United, PMA Cheer Proposed Ag Labor Reform
Leaders from United Fresh Produce Association (United Fresh) and the Produce Marketing Association (PMA) are applauding landmark legislation introduced in the Senate this week to reform U.S. immigration and agricultural guest worker programs.
Based on provisions and agreements made by the Agriculture Workforce Coalition (AWC), United Farm Workers and key lawmakers, the agriculture labor provisions included in the Border Security, Economic Opportunity and Immigration Modernization Act were praised as “an important step forward in our fight to achieve meaningful immigration reform to provide a legal and stable workforce for fruit and vegetable growers,” said United Fresh CEO Tom Stenzel.
“After more than a decade of work by our industry, we welcome immigration reform legislation from the U.S. Senate’s gang of eight,” said Bryan Silbermann, president/CEO of the Newark, Del.-based Produce Marketing Association (PMA), who along with Stenzel, praised the efforts of Senators Feinstein, Rubio, Hatch and Bennet, as well as industry leaders including: Tom Nassif, president/CEO, Western Growers; Chuck Conner, president/CEO, National Council of Farmer Cooperatives; Mike Stuart, president, Florida Fruit and Vegetable Association; Arturo Rodriguez, president, United Farm Workers; Jerry Kozak, president/CEO, National Milk Producers Federation; and Nancy Foster, president/CEO, US Apple Association.
The agreement addresses key issues of importance to the produce industry, including allowing farm workers currently in the country illegally to earn legal U.S. residency by fulfilling a future work requirement in agriculture, among other conditions and; creating a new guest worker program specifically for the agriculture sector.
A summary of the key agricultural labor provisions in the Immigration Reform Bill, which will be administered by the Department of Agriculture, include:
• Current undocumented farmworkers would be eligible to obtain legal status through a new Blue Card program if they choose to remain working in agriculture.
• Ag workers who can document working in U.S. agriculture for a minimum of 100 workdays or 575 hours prior to Dec. 31, 2012, can adjust to this new Blue Card status.
• After a minimum of five years, workers who fulfill their Blue Card work requirements in U.S. agriculture will become eligible to apply for a Green Card, providing that they have no outstanding taxes, no convictions and pay a fine.
• A new agricultural guest worker program will be established, with two work options:
• An “at will” option will allow workers to enter the country to accept a specific job offer from an authorized agricultural employer, under a three-year visa. Employees will then be able to move within the country, working “at will” for any other authorized agricultural employer during that time. Employers must provide housing or a housing allowance to these workers.

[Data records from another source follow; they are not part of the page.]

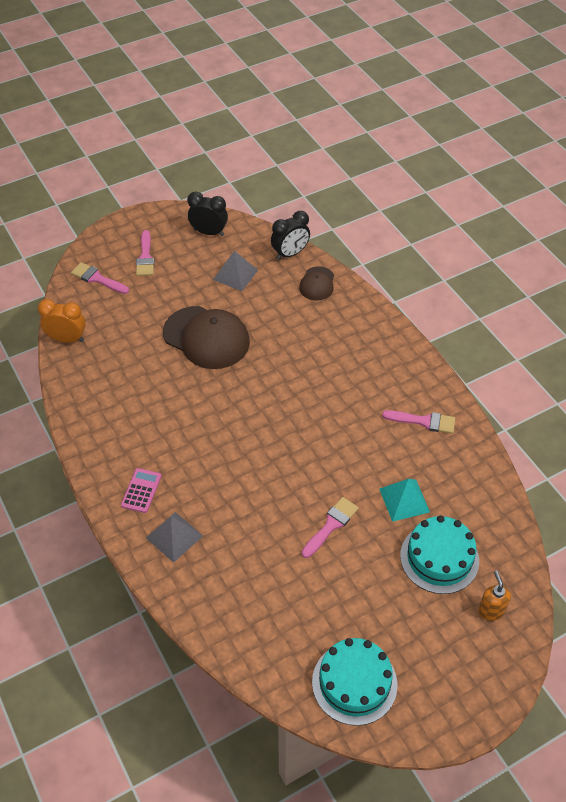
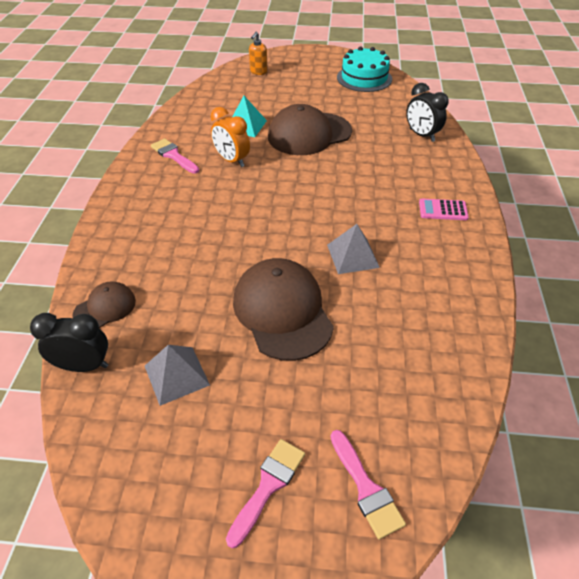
camera: 145 degrees left, 5 degrees down
orange clock [38,299,85,343] -> orange clock moved to [211,107,250,167]
pink calculator [121,468,162,513] -> pink calculator turned 45 degrees clockwise [419,199,469,220]
grey pyramid [146,512,203,563] -> grey pyramid moved to [327,224,380,274]
black clock [187,192,228,236] -> black clock moved to [406,83,449,142]
pink brush [302,497,359,558] -> brown cap [268,104,352,155]
turquoise cake [400,515,479,594] -> none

• A “contract-based” option will allow workers to enter the country to accept a specific contract for a specific amount of work from an authorized employer. This will also provide for a three-year visa, and require employers to provide housing or a housing allowance.
• All guest workers will be paid an agreed-upon wage under the terms of this agreement.
• A visa cap for the first five years of the program while current workers are participating in the Blue Card program. The Secretary of Agriculture has the authority to modify that cap if circumstances in agricultural labor require.
Leaders of both produce trade groups said their organizations will continue to work through the Agriculture Coalition for Immigration Reform and Agricultural Workforce Coalition to advance agriculture labor reform as part of the broader immigration reform package to ensure a stable workforce for its members and the broader fresh produce industry through grassroots efforts.
The Senate will now consider this agreement as part of the Border Security, Economic Opportunity, and Immigration Modernization Act of 2013.